### SELECTED EXCERPT

Prompt Injection vs. Related Adversarial Attacks
A comparison of prompt injection with other adversarial techniques targeting language models, highlighting their primary target, attack vector, and objective.
| Feature | Prompt Injection | Jailbreak Prompt | Data Poisoning | Adversarial Example (Text) |
|---|---|---|---|---|
Primary Target Phase | Inference / Deployment | Inference / Deployment | Training | Inference / Deployment |
Attack Vector | Malicious user input or retrieved data | Crafted user query | Training dataset | Perturbed input tokens |
Core Objective | Override system instructions / Goal hijacking | Bypass safety filters / Refusal mechanisms | Corrupt model weights / Implant backdoor | Cause high-confidence misclassification |
Requires Model Access | ||||
Exploits Model Strength | Instruction following | Creative compliance | Statistical learning | Linear approximations in high-dim space |
Common Defense | Input sanitization, sandboxing, privilege separation | Improved refusal training, classifier layers | Data provenance, anomaly detection | Adversarial training, input transformations |
Attack Granularity | Task/instruction level | Output content level | Model-wide behavior | Individual prediction level |
Persistence | Single inference call | Single inference call | Permanent (until retrained) | Single inference call |
Frequently Asked Questions
Prompt injection is a critical security vulnerability in language model applications where malicious user input overrides the system's original instructions. This FAQ addresses its mechanisms, defenses, and implications for secure AI deployment.

######
### MATERIAL PROVIDED

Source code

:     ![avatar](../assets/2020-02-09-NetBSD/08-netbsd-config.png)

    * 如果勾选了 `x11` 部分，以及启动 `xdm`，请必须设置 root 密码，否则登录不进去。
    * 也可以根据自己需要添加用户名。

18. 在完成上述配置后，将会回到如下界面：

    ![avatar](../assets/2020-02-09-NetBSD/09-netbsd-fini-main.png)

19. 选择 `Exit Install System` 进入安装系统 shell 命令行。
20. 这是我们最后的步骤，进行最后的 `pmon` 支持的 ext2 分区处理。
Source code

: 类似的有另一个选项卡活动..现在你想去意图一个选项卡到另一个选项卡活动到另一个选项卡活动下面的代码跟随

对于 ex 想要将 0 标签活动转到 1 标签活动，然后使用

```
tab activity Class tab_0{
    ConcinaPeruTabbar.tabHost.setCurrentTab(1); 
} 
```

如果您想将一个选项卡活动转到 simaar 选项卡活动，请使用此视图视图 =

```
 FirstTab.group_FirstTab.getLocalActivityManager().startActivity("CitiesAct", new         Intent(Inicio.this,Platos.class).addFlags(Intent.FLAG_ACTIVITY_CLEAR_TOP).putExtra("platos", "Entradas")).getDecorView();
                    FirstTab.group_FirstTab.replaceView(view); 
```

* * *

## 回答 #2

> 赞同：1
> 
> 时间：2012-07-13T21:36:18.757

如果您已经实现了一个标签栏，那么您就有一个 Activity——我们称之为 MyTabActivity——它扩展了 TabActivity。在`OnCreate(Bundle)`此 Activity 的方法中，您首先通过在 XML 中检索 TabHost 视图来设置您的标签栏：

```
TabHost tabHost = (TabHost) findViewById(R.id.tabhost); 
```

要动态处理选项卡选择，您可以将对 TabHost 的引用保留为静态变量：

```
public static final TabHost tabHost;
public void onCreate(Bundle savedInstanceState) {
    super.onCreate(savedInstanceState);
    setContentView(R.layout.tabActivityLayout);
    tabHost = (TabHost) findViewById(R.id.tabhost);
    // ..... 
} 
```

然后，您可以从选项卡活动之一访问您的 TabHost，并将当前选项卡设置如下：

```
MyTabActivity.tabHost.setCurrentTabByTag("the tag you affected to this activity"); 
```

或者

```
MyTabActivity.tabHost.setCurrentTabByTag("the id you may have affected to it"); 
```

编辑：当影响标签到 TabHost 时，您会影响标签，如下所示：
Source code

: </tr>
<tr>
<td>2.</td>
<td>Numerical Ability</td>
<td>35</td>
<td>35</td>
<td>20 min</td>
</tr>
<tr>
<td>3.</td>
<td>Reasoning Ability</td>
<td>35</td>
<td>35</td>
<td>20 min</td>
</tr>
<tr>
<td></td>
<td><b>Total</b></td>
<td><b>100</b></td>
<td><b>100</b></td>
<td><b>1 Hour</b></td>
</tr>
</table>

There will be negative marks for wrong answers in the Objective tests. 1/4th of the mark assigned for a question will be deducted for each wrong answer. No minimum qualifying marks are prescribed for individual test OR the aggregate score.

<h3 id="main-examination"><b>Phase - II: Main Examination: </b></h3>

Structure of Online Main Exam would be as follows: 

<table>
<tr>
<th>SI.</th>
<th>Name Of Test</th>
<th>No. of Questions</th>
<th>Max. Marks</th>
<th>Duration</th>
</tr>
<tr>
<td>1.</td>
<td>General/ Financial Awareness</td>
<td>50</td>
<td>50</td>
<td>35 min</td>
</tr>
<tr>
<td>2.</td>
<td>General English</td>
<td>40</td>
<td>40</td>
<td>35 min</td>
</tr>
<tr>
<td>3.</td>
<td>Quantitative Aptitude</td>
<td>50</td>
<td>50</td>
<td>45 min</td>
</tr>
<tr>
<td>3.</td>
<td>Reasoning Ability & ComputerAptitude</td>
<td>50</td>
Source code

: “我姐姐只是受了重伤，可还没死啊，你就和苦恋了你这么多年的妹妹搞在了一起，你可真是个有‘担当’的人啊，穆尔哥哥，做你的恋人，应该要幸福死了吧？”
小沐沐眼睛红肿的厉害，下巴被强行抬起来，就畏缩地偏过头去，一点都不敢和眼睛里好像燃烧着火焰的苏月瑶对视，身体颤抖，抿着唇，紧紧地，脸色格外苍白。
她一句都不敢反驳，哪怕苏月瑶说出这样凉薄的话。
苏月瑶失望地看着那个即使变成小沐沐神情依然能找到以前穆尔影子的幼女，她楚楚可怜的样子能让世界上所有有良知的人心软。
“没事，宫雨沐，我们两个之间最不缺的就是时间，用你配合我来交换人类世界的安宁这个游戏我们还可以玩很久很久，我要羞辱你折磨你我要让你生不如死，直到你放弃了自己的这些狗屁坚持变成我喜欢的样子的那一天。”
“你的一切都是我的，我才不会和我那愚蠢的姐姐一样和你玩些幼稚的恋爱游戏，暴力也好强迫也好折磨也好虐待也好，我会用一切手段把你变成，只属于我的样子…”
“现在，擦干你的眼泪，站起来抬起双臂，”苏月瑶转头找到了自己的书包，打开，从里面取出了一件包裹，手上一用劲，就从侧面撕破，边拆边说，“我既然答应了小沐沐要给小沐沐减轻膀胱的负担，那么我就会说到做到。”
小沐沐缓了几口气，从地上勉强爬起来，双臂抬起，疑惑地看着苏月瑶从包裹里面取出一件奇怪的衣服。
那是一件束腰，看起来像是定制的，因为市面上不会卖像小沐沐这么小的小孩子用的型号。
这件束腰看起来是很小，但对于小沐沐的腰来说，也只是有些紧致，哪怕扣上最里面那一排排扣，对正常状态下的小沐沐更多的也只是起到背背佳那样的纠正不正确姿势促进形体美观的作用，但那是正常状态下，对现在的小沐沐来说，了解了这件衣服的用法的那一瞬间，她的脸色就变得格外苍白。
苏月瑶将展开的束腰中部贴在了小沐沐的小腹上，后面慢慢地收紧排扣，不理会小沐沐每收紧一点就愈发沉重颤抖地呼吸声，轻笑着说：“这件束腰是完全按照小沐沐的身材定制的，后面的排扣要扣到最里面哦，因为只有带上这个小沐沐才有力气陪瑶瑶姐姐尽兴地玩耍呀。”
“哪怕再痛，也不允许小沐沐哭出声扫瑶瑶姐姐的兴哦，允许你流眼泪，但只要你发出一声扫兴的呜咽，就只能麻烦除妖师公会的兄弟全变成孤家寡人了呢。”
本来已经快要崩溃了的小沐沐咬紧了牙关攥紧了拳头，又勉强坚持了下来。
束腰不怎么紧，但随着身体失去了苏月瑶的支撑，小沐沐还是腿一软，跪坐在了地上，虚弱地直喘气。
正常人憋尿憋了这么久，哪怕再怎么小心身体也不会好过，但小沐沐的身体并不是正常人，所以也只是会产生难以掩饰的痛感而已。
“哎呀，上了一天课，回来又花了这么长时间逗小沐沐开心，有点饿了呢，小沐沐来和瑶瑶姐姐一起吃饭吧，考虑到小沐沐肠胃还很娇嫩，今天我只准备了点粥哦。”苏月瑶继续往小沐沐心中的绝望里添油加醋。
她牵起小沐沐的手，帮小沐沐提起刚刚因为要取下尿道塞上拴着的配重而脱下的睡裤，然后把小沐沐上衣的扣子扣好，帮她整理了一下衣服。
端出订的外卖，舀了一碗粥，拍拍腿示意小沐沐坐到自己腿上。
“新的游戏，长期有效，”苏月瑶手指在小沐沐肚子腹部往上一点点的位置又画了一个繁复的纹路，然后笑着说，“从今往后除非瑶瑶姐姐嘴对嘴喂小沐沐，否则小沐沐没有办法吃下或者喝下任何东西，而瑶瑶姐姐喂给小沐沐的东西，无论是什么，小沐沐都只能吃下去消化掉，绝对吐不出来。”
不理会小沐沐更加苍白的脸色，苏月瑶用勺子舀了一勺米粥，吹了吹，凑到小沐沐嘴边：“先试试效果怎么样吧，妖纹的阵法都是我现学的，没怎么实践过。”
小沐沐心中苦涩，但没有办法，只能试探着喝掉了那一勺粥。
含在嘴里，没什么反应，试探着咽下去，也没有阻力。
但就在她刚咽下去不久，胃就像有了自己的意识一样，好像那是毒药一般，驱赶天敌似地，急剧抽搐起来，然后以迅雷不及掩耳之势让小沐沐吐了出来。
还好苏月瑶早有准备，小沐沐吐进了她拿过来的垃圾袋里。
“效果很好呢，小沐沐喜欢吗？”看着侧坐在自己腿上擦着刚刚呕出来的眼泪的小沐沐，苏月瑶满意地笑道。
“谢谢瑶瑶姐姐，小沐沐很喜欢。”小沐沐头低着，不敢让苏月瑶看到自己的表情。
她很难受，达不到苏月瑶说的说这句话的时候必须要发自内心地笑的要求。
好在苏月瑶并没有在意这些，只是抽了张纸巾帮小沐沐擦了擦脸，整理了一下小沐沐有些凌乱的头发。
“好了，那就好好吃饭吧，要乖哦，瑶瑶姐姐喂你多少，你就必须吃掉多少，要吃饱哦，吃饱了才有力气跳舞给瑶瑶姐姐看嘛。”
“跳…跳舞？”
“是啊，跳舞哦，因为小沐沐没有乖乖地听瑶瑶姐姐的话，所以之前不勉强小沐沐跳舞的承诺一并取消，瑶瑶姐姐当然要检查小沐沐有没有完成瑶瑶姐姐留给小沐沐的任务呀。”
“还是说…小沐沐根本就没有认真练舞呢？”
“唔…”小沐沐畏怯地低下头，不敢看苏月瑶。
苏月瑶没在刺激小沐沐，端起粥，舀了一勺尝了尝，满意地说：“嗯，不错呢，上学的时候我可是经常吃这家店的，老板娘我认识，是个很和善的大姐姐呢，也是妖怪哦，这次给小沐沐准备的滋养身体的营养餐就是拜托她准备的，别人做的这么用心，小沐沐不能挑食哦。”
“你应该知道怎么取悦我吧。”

######

[PROBLEMS TO WORK ON]
a - Condense the paragraph beginning "Prompt injection is a critical security vulnerability" from the prompt injection comparison into a short bulleted list that keeps its main facts.
b - Retype the stretch of the prompt injection comparison from "Prompt Injection vs." through "vector, and objective.".
c - Translate this sentence from the prompt injection comparison into German: "Prompt injection is a critical security vulnerability in language model applications where malicious user input overrides the system's original instructions."

[TASK RESULTS]
a -
- Prompt injection is a critical security vulnerability in language model applications.
- In it, malicious user input overrides the system's original instructions.
- The FAQ covers its mechanisms, defenses, and implications for secure AI deployment.

b -
Prompt Injection vs. Related Adversarial Attacks
A comparison of prompt injection with other adversarial techniques targeting language models, highlighting their primary target, attack vector, and objective.

c - Prompt Injection ist eine kritische Sicherheitslücke in Sprachmodellanwendungen, bei der bösartige Benutzereingaben die ursprünglichen Anweisungen des Systems außer Kraft setzen.